→ Fragmento del documento
______________________________
VIII. Justificados mediante la fe
Ahora está allanado el camino para afrontar el tema crucial de la virtud teologal de la fe, es decir, la justificación del pecador, por gracia, mediante la fe en Jesucristo27. No podemos dejar de releer el pasaje de la Carta a los Romanos, que es el texto por excelencia de esta verdad de fe:
Pero ahora, sin la ley se ha manifestado la justicia de Dios, atestiguada por la Ley y los Profetas; justicia de Dios por la fe en Jesucristo para todos los que creen. Pues no hay distinción, ya que todos pecaron y están privados de la gloria de Dios, y son justificados gratuitamente por su gracia, mediante la redención realizada en Cristo Jesús. Dios lo constituyó medio de propiciación mediante la fe en su sangre, para mostrar su justicia pasando por alto los pecados del pasado en el tiempo de la paciencia de Dios; actuó así para mostrar su justicia en este tiempo, a fin de manifestar que era justo y que justifica al que tiene fe en Jesús. Y ahora, ¿dónde está la gloria? Queda eliminada. ¿En virtud de qué ley? ¿De la ley de las obras? No, sino en virtud de la ley de la fe. Pues sostenemos que el hombre es justificado por la fe, sin obras de la Ley (Rom 3,21-28).
______________________________
→ Material de consulta
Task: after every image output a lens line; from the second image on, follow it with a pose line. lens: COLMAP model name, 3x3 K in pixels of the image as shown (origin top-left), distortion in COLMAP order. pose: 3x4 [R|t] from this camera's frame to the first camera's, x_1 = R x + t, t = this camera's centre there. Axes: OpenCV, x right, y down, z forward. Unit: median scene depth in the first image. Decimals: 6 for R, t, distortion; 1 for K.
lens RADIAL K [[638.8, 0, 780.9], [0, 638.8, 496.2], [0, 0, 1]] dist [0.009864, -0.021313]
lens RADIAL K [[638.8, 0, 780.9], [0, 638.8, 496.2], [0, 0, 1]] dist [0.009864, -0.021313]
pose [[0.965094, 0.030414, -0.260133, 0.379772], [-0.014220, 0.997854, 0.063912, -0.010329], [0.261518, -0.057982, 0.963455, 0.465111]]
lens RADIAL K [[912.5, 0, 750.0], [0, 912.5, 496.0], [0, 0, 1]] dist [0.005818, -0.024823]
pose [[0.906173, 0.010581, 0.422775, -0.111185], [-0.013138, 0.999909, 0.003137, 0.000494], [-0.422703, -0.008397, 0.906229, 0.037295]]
______________________________
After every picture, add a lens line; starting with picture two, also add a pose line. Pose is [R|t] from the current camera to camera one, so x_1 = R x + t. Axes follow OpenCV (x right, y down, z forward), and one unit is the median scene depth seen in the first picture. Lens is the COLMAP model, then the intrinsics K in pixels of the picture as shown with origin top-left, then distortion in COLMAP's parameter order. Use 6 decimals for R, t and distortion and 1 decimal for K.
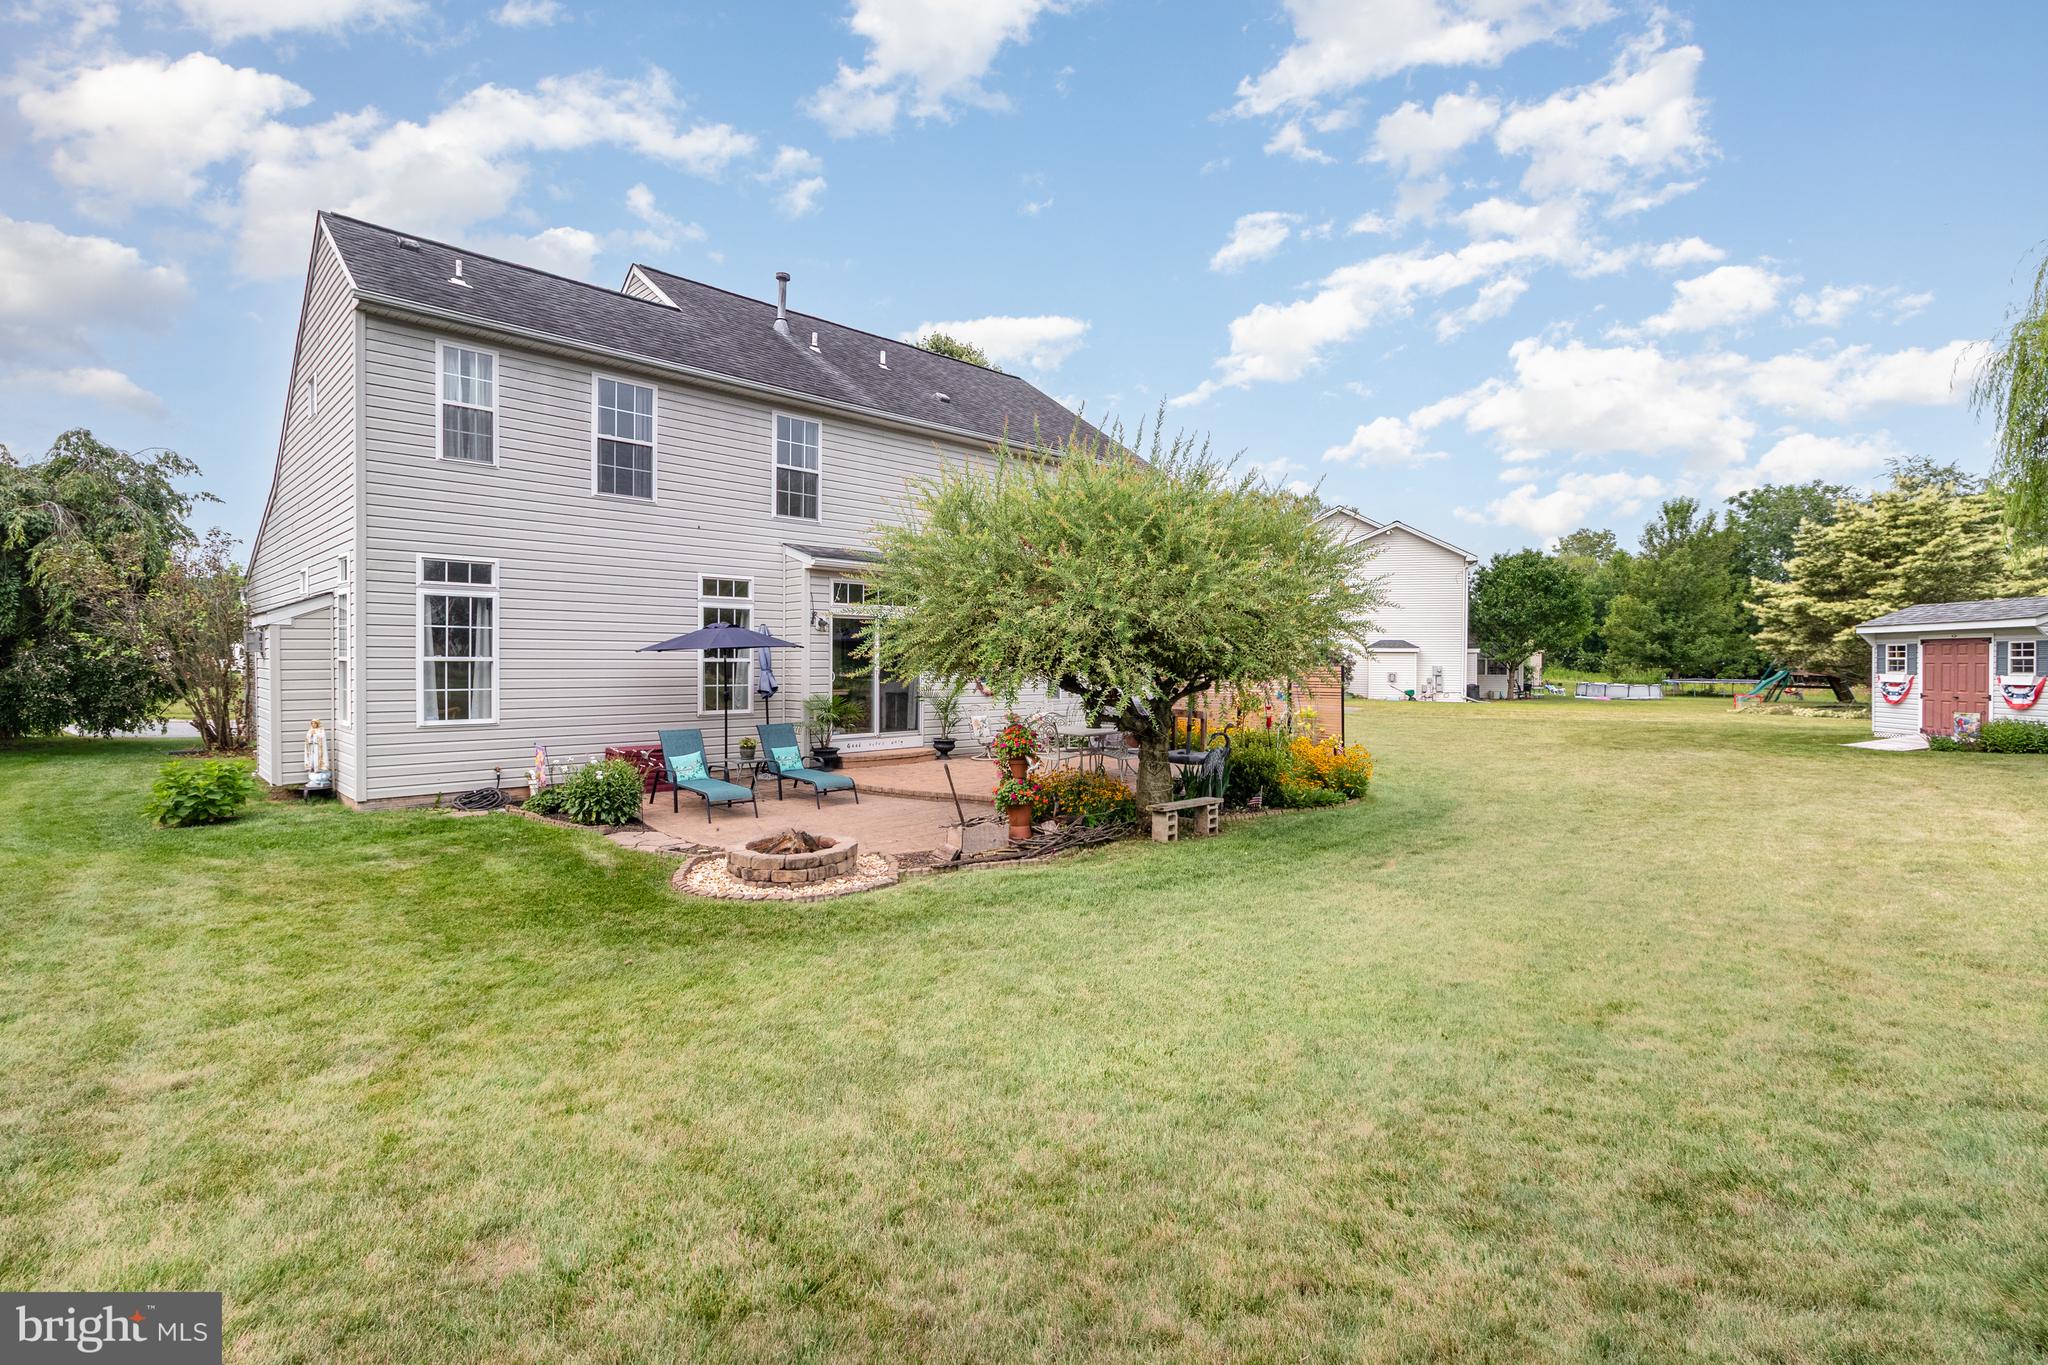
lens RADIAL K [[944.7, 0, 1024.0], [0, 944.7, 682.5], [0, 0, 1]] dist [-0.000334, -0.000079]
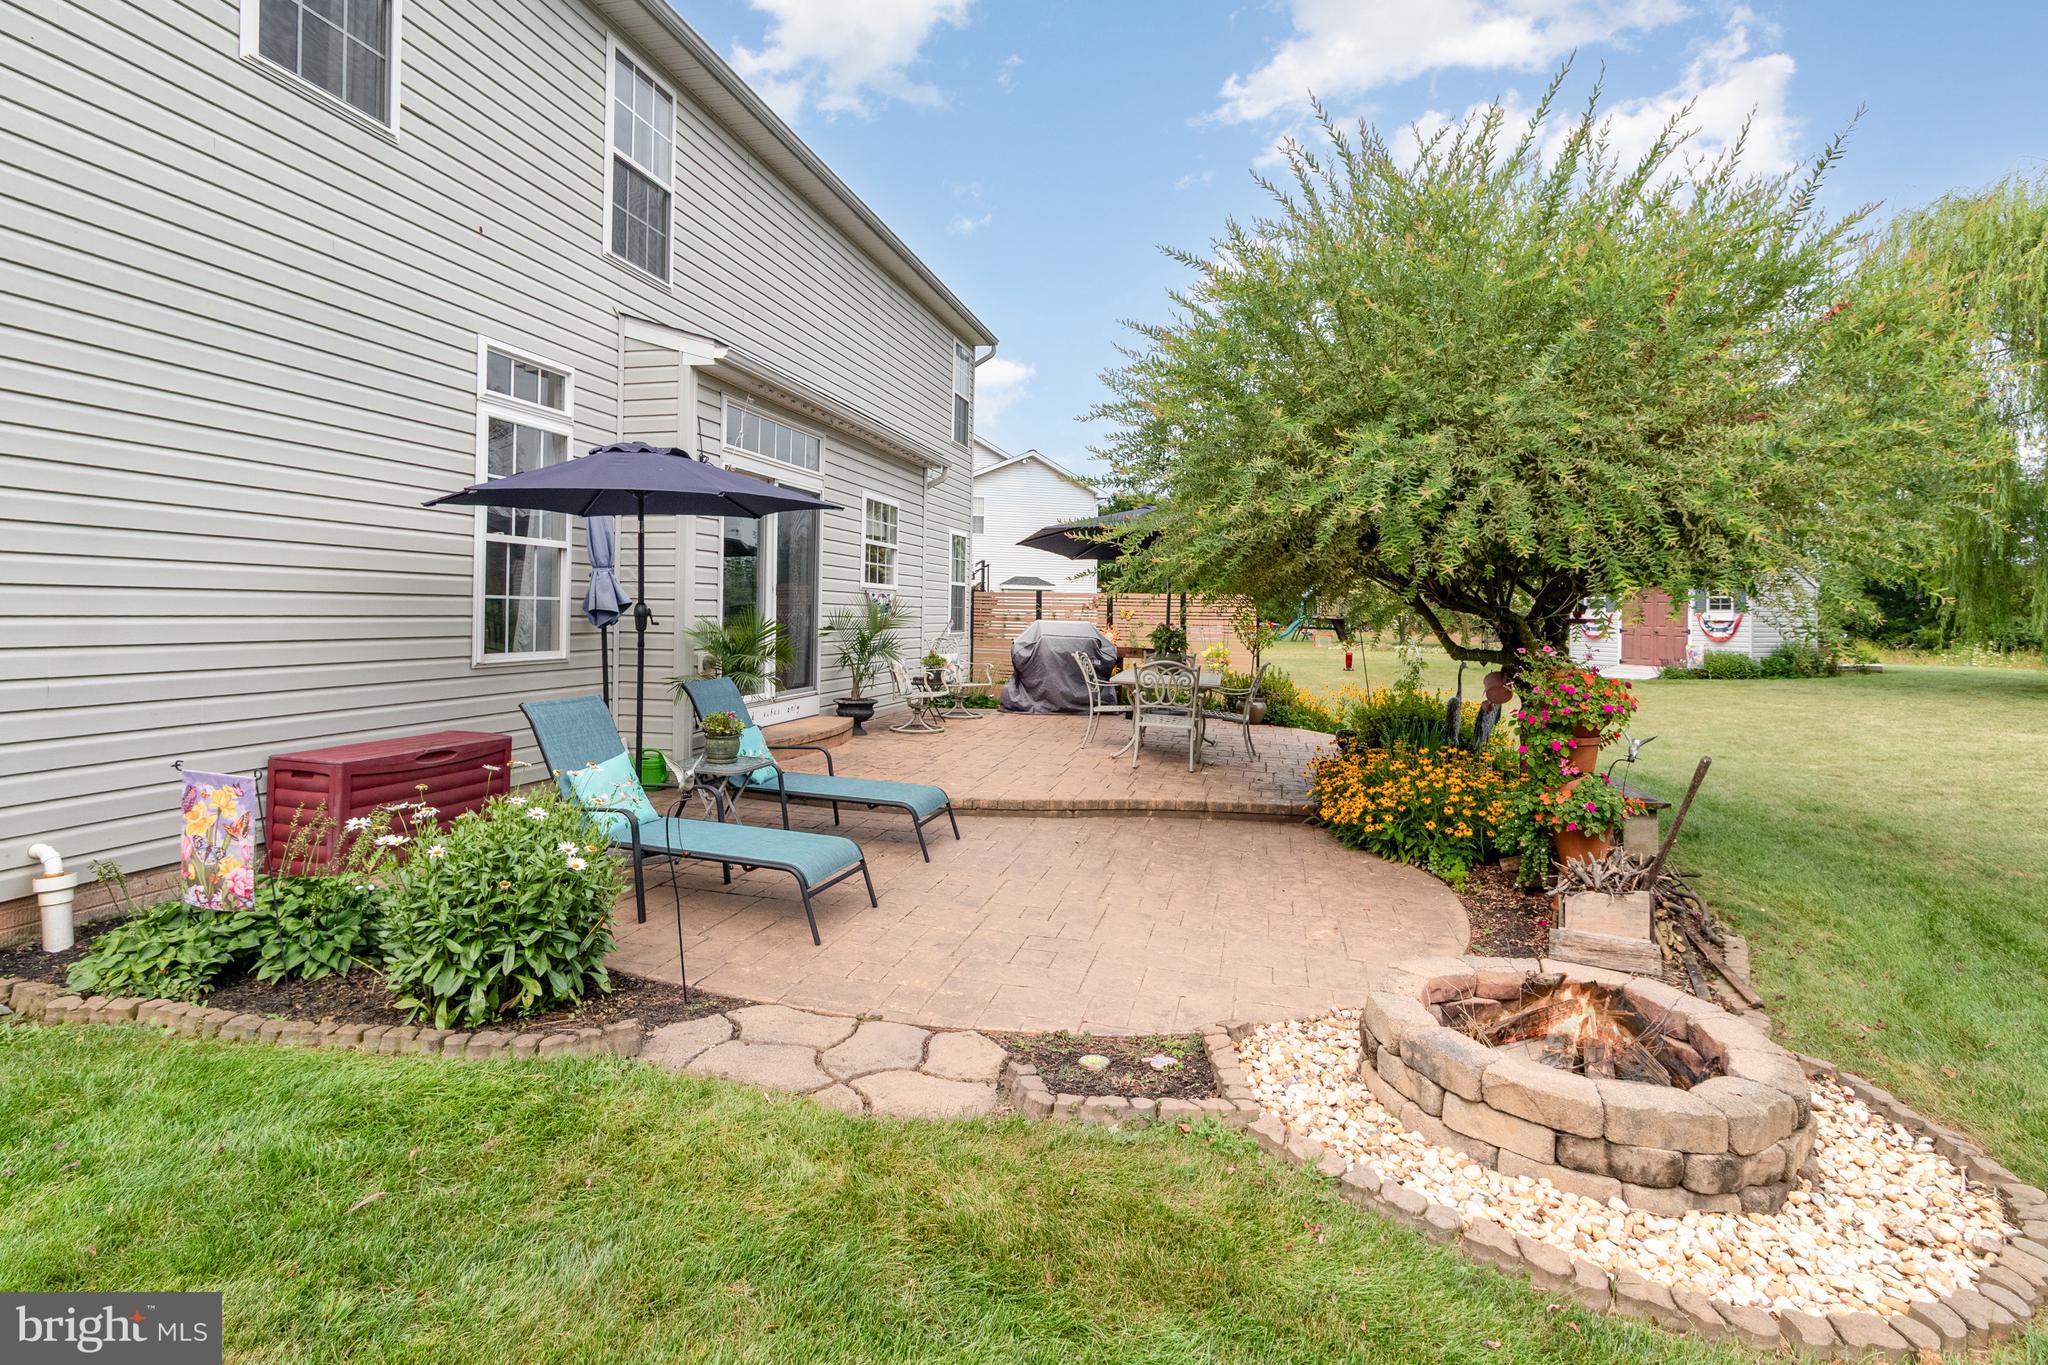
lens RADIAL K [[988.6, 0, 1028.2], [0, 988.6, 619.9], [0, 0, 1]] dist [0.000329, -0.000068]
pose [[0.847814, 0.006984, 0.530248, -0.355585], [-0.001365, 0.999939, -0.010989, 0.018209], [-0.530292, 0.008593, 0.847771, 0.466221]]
______________________________
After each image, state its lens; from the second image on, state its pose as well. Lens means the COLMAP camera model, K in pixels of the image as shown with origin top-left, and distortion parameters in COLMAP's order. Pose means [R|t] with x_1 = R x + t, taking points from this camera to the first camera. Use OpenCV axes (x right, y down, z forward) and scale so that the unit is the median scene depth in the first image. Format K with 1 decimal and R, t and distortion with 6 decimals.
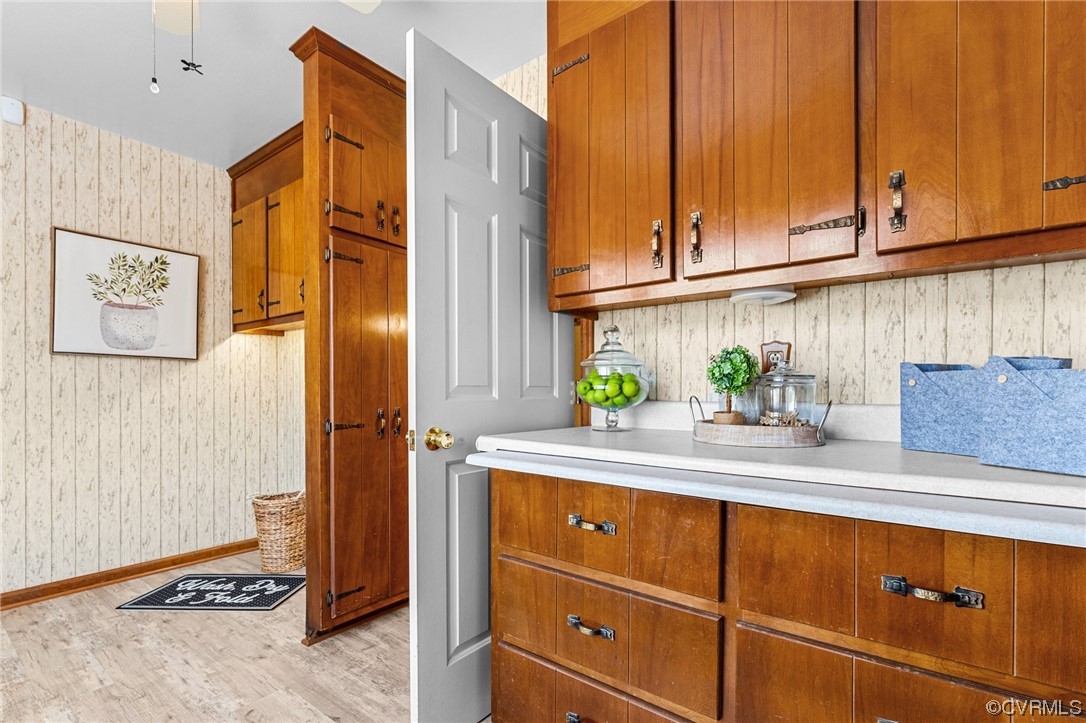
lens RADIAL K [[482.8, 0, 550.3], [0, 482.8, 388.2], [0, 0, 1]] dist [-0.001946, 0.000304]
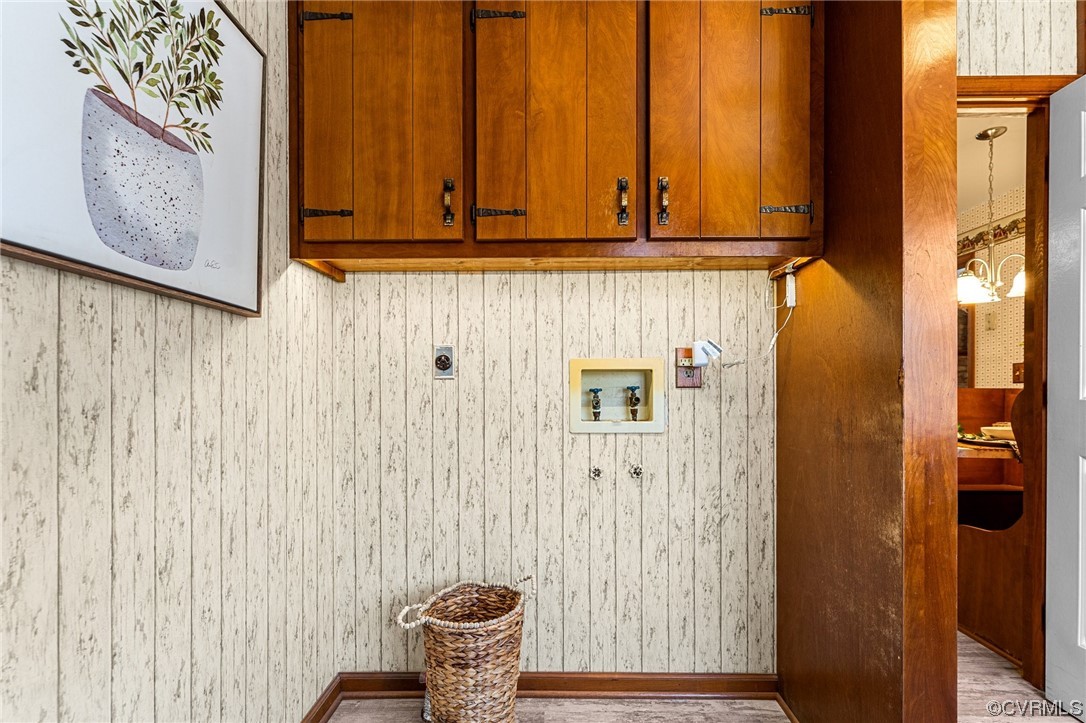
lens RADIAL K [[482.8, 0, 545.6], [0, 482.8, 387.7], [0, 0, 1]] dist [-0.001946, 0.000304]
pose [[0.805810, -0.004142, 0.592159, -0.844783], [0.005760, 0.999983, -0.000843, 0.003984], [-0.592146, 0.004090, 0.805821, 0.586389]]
______________________________
→ Preguntas de comprensión
A - ¿Qué pasaje presenta el fragmento sobre la justificación mediante la fe como el texto por excelencia de esta verdad de fe?
B - Continúa el fragmento sobre la justificación mediante la fe a partir de su última frase.

→ Respuestas por tarea
A - El pasaje de la Carta a los Romanos, Rom 3,21-28.

B -
¿Cómo pudo pasar que este mensaje tan consolador y luminoso se convirtiera en la manzana de la discordia en el seno de la cristiandad occidental? Todavía hoy, en algunos países del norte de Europa, para el creyente medio tal doctrina constituye la línea divisoria entre el catolicismo y el protestantismo. Esta doctrina es definida por los iniciadores mismos de la Reforma como «el artículo por el que la Iglesia se mantiene o cae» (articulus stantis et cadentis Ecclesiae).
Hay que remontarse a la famosa «experiencia de la torre» de Martín Lutero que se produjo en 1511 o 1512. Lutero estaba angustiado, casi hasta llegar a la desesperación y al resentimiento hacia Dios, por el hecho de que, con todas sus observancias religiosas y penitencias, no era capaz de sentirse acogido y en paz con Dios. En ese momento, repentinamente, vislumbró en su mente la palabra de Pablo en Romanos 1,17: «El justo por la fe vivirá». Fue una liberación. Narrando esta experiencia cuando estaba cercano a la muerte, escribió: «Entonces me sentí totalmente renacido. Las puertas se habían abierto y yo había entrado en el paraíso»28.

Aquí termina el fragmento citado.